Regan Tamihere
- Full name: Regan Brett Tamihere
- Date of birth: 17 April 1984 (age 40)
- Height: 186 cm (6 ft 1 in)
- Weight: 96 kg (212 lb)
- School: Papatoetoe High School
- Notable relative(s): John Tamihere (uncle)

Rugby union career
- Position(s): Flanker

Provincial / State sides
- Years: Team / Apps / (Points)
- 2005–06: North Harbour / 15 / (5)
- 2011: Otago / 5 / (0)

Super Rugby
- Years: Team / Apps / (Points)
- 2006: Blues / 1 / (0)

= Regan Tamihere =

Regan Brett Tamihere (born 17 April 1984) is a New Zealand former professional rugby union player.

Raised in Auckland, Tamihere is a nephew of former NZ Labour member of parliament John Tamihere. Another uncle, David Wayne Tamihere, was convicted of the murder of Swedish backpackers Urban Höglin and Heidi Paakkonen in a high-profile case. He was educated at Papatoetoe High School in southeast Auckland.

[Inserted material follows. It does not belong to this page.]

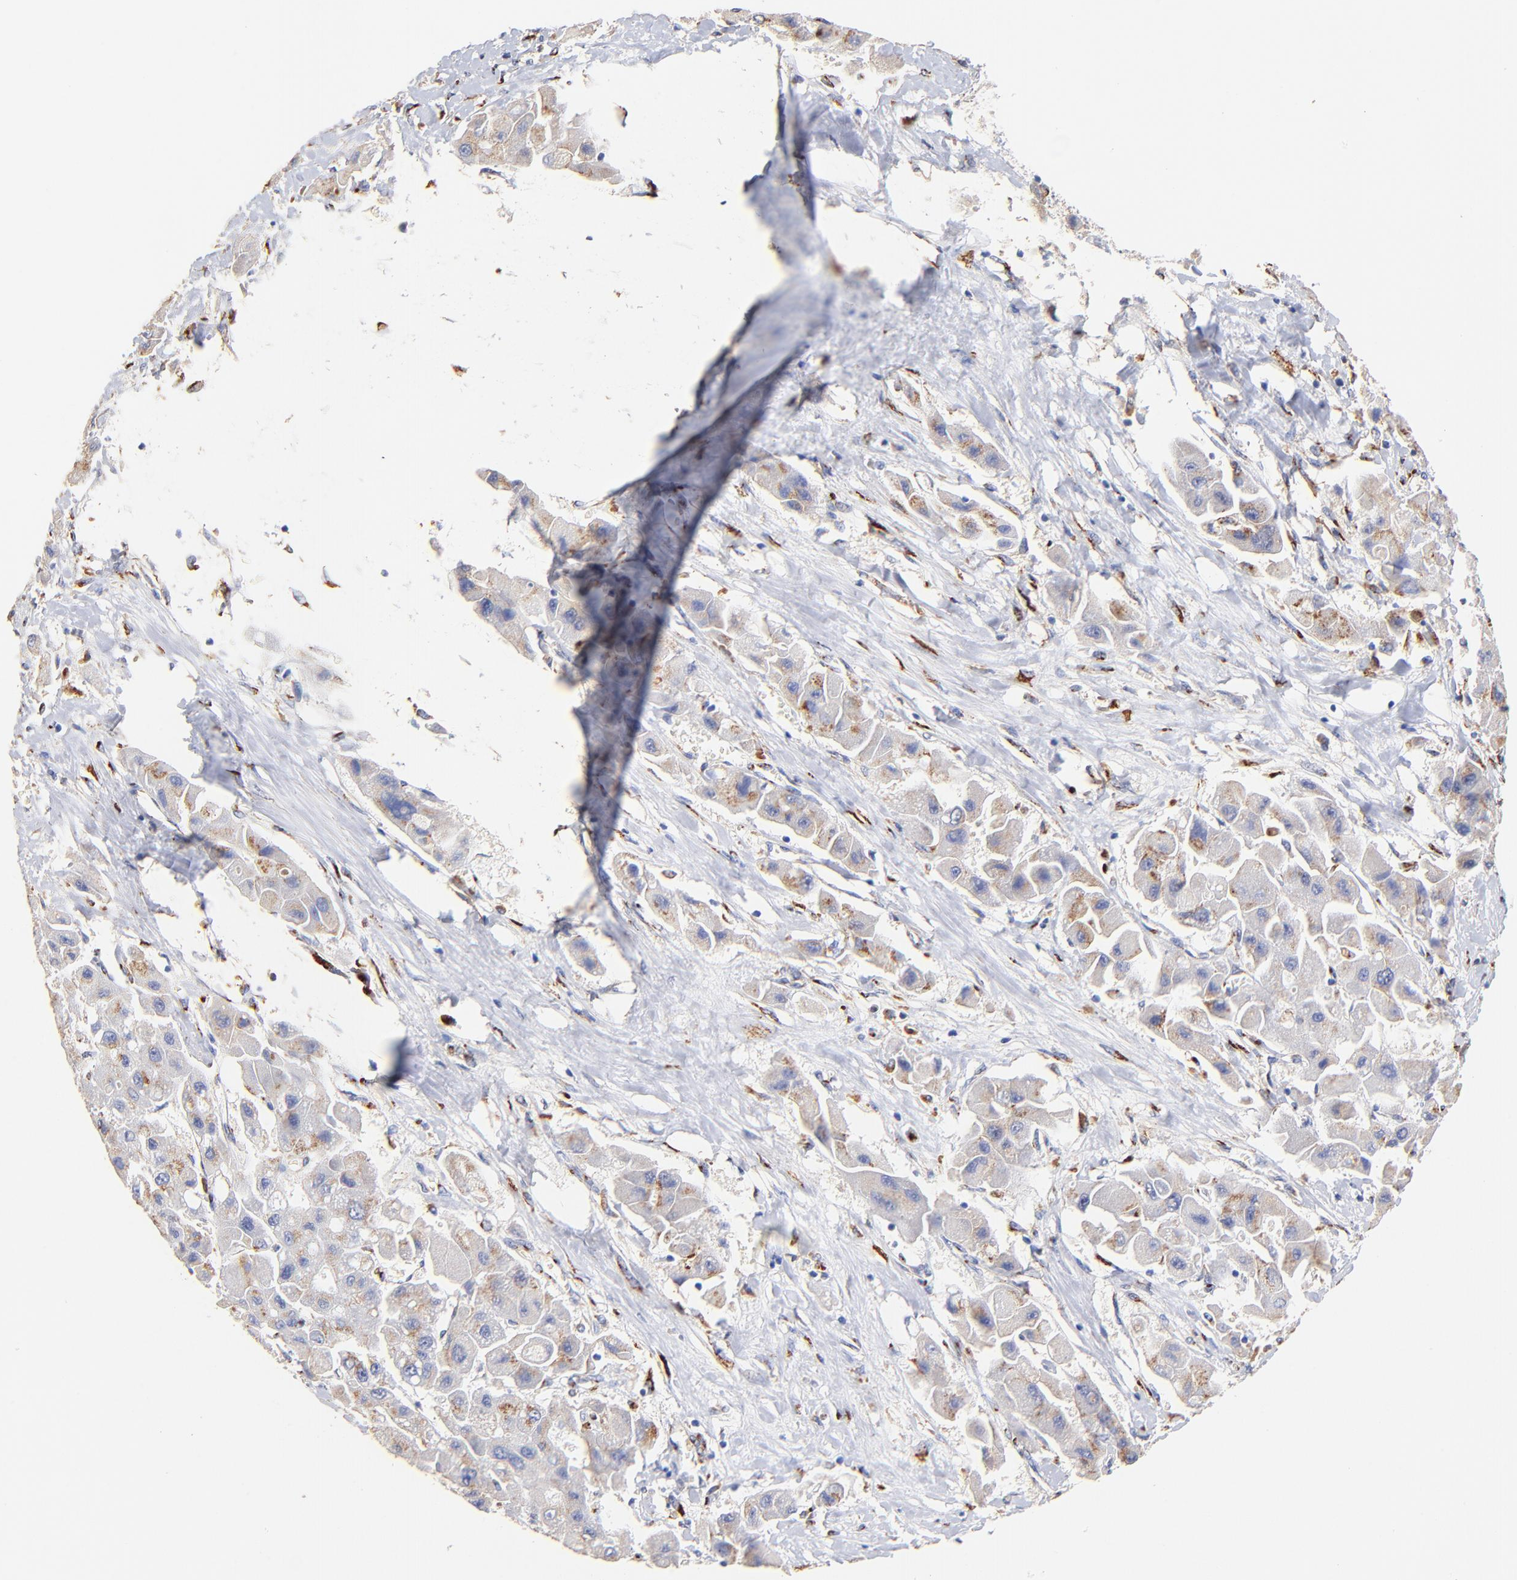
{"staining": {"intensity": "weak", "quantity": "<25%", "location": "cytoplasmic/membranous"}, "tissue": "liver cancer", "cell_type": "Tumor cells", "image_type": "cancer", "snomed": [{"axis": "morphology", "description": "Carcinoma, Hepatocellular, NOS"}, {"axis": "topography", "description": "Liver"}], "caption": "Liver cancer (hepatocellular carcinoma) stained for a protein using immunohistochemistry (IHC) shows no staining tumor cells.", "gene": "FMNL3", "patient": {"sex": "male", "age": 24}}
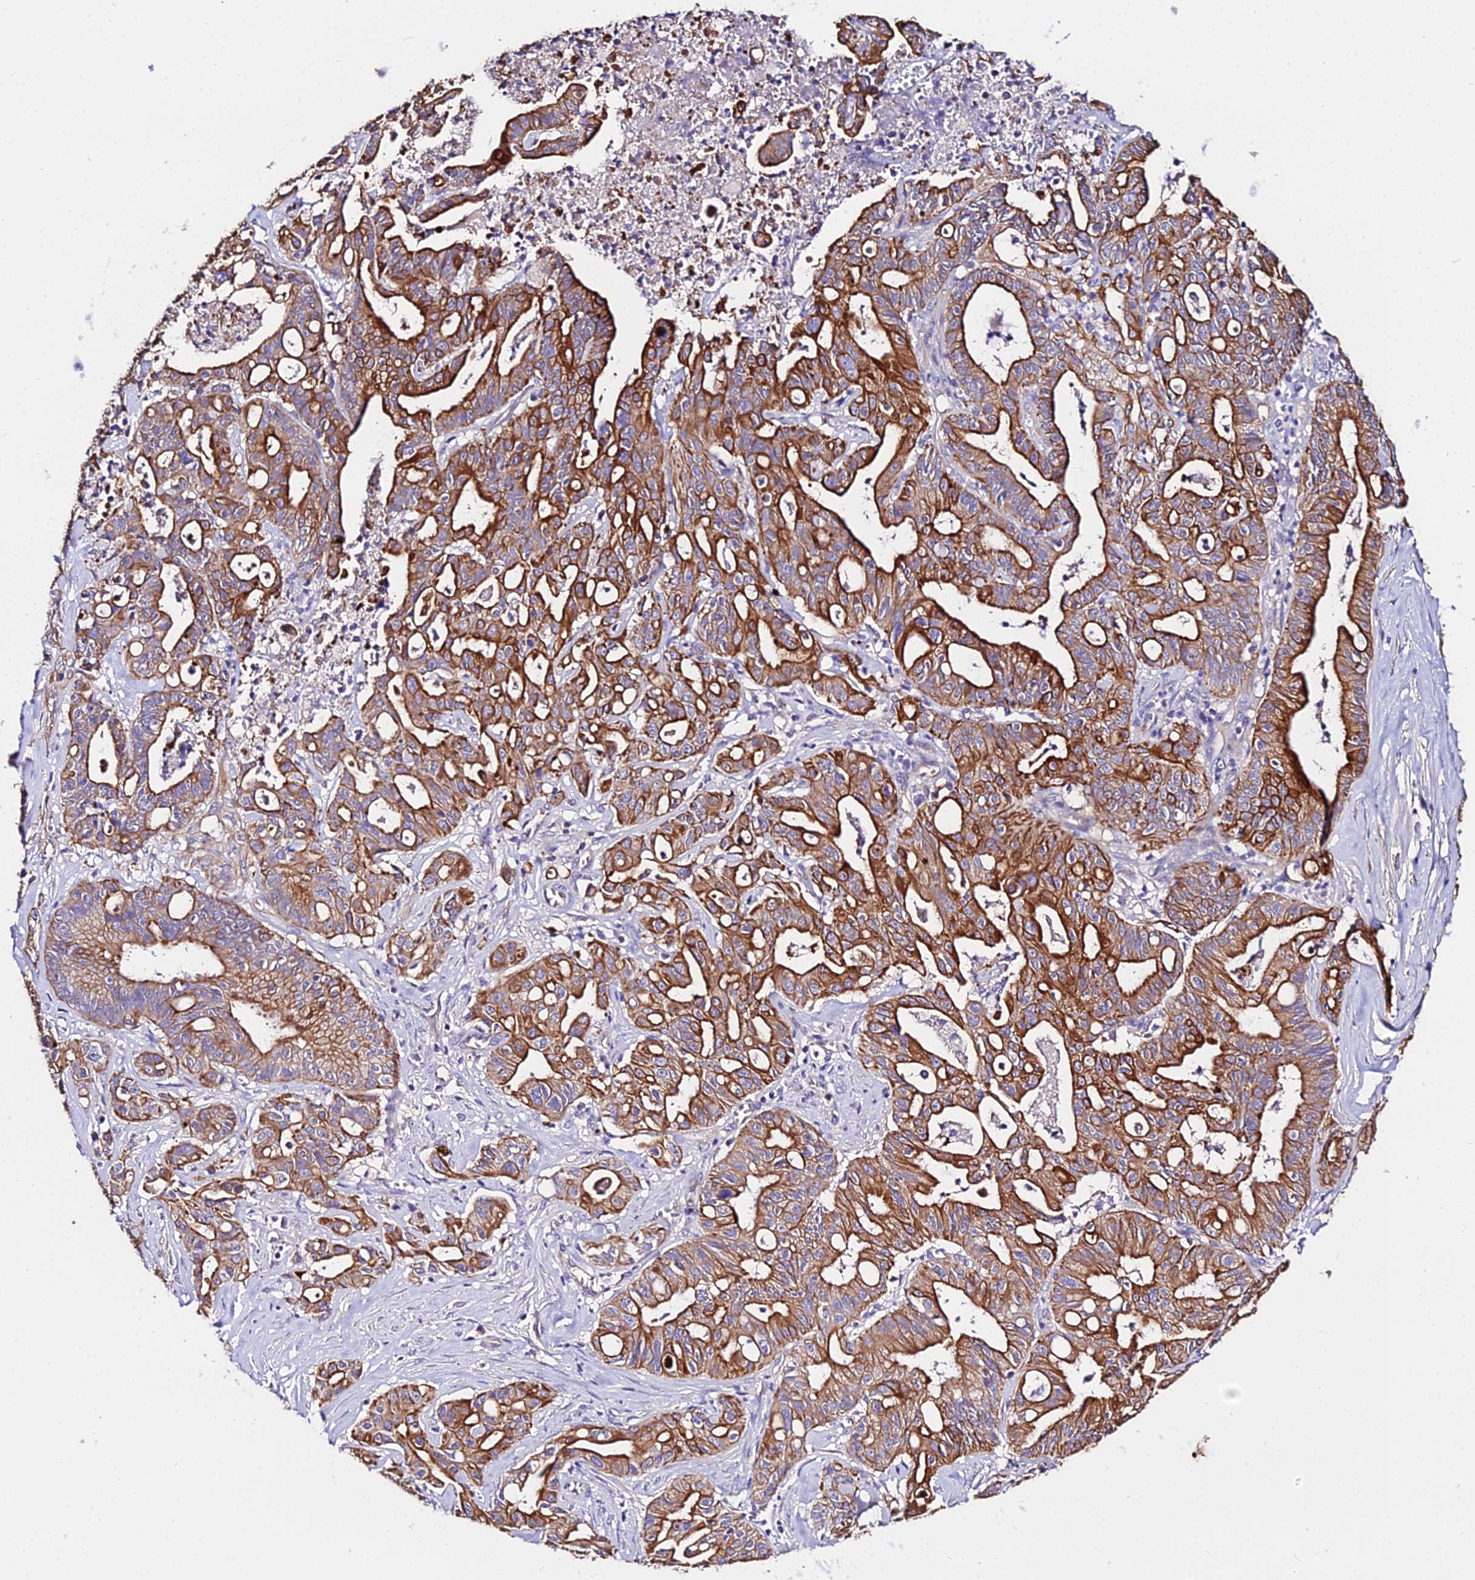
{"staining": {"intensity": "strong", "quantity": ">75%", "location": "cytoplasmic/membranous"}, "tissue": "ovarian cancer", "cell_type": "Tumor cells", "image_type": "cancer", "snomed": [{"axis": "morphology", "description": "Cystadenocarcinoma, mucinous, NOS"}, {"axis": "topography", "description": "Ovary"}], "caption": "Mucinous cystadenocarcinoma (ovarian) tissue reveals strong cytoplasmic/membranous staining in approximately >75% of tumor cells, visualized by immunohistochemistry.", "gene": "DAW1", "patient": {"sex": "female", "age": 70}}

Tamihere, a flanker, debuted for North Harbour in 2005 and the following year was a member their historic Ranfurly Shield-winning team. He made a Blues appearance off the bench against the NSW Waratahs in Sydney during the 2006 Super 14 season. Although contracted by the Blues for 2007, Tamihere was informed by incoming coach Wayne Pivac that he wouldn't be called upon, so made the decision to walk away from rugby and join the police.

Based in Otahuhu, Tamihere remained involved in rugby with the Counties Manukau Police team and took leave in 2011 to play a provincial season for Otago. He rose to the position of Māori Responsiveness Manager for the Counties Manukau police district. In 2023, Tamihere resigned from the police, having been found to have breached COVID-19 restrictions when in 2021 he took a group of people across the Auckland border in his unmarked police car, to attend a tangi.